* BEGIN EXTRACTED TEXT *

An Inclusive Litany

11/4/01

Letter to the editor, the Boston Globe, November 4, 2001:
We the people of the United States have suffered a terrible wound with the injuries and death of many thousands of our people, as well as hundreds from many other countries.

Now that we have treated the injured and mourned the dead, and while we attempt to bring to justice the perpetrators of this crime against humanity on Sept. 11, it is imperative that we rethink how we have looked at the new world order and reevaluate the way in which we have been rushing toward corporate globalization, seemingly without regard for its negative, even disastrous, effect on many millions of people in other parts of the world.

Corporate globalization as it is being pursued now, along with its attendant free trade policy, will lead to further unrest among the exploited working populations and to further degradation of the environment.

* END EXTRACTED TEXT *
* BEGIN SUPPLIED INFORMATION *

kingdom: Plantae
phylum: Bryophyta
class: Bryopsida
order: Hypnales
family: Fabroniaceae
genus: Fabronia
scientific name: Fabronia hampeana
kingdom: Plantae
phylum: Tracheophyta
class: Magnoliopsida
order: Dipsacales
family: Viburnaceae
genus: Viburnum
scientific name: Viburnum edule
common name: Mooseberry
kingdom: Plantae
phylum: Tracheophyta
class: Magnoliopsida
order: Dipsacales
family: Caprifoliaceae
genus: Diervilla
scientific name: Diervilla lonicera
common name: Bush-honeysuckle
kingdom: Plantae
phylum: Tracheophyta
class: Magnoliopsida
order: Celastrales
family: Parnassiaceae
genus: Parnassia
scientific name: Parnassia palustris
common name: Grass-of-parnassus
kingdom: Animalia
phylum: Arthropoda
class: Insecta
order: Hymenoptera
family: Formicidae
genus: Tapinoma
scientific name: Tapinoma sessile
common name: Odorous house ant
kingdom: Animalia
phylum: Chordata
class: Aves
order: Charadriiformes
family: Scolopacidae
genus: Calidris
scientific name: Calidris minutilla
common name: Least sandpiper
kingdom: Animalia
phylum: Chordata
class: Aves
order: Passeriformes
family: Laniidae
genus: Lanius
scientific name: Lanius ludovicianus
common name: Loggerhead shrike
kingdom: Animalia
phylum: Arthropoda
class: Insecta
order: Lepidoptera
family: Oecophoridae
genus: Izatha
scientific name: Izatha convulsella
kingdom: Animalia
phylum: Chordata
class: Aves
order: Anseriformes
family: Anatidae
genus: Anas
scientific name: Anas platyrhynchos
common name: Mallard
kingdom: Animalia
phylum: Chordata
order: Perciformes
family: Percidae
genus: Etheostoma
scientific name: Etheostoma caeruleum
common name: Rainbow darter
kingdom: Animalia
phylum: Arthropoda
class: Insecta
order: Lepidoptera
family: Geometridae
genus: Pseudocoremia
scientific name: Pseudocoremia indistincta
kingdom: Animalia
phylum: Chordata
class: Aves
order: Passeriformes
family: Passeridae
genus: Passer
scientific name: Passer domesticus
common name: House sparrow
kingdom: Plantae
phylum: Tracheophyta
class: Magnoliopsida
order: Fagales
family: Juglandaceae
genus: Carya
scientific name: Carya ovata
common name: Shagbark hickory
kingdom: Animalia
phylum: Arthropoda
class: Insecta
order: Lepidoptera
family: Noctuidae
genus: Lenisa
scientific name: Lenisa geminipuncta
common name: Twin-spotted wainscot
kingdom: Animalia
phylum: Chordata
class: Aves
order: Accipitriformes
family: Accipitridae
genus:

* END SUPPLIED INFORMATION *

COMPLETE THE FOLLOWING:
1) In one to three sentences, explain why the letter on corporate globalization says the rush toward it must be reevaluated.
2) Carry on the letter about corporate globalization from its last sentence.

EXPECTED RESULTS:
1) The rush has gone on seemingly without regard for its negative, even disastrous, effect on many millions of people in other parts of the world. As it is being pursued now, with its free trade policy, it will lead to further unrest among exploited working populations and further degradation of the environment.

2)
Unless we reorder our priorities, I fear we are destined to experience more than one catastrophic event. We cannot continue indefinitely to use a disproportionate share of the world's natural resources without generating more hatred from the dispossessed and poverty-stricken people (many of whom live in countries from which we have extracted valuable resources) of the rest of the world. Nor can we expect that our quick resort to war will solve these basic problems; it will, rather, more likely exacerbate them.

So let us bind up the wounds we have suffered and move forward, resolving to use some of our wealth, technical abilities, and the goodwill of our people to improve the lives of those billions who have not yet shared in what we consider the basic necessities of life. The alternative could be that this war will be a "war to end all peace" for many years to come.

The United States, its economic entities, and its people need to be benefactors, rather than exploiters, of the impoverished people of the world. If we help them to achieve better living and social conditions, we will be doing more for peace and stability than we can hope to accomplish by waging war. Let us join together with other nations to create a more just world irrespective of our differing cultures.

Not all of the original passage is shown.